WORK TASK
The required output is the exact run of lines below that opens at the line with "Wide selection of Peptide Products" and closes at the line with "Expectations".

LISTED ENTRIES
- Opening Delimiter -
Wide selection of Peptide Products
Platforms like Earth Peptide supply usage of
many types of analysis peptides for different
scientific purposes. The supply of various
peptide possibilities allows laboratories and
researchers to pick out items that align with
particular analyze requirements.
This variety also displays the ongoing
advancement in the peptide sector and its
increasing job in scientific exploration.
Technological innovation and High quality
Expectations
- Closing Delimiter -
- Opening Delimiter -
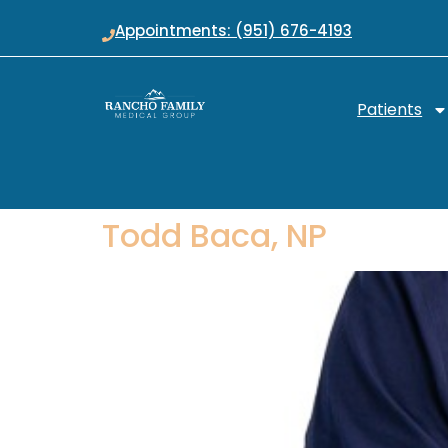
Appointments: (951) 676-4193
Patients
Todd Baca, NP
- Closing Delimiter -
EXERCISE SOLUTION
Wide selection of Peptide Products
Platforms like Earth Peptide supply usage of
many types of analysis peptides for different
scientific purposes. The supply of various
peptide possibilities allows laboratories and
researchers to pick out items that align with
particular analyze requirements.
This variety also displays the ongoing
advancement in the peptide sector and its
increasing job in scientific exploration.
Technological innovation and High quality
Expectations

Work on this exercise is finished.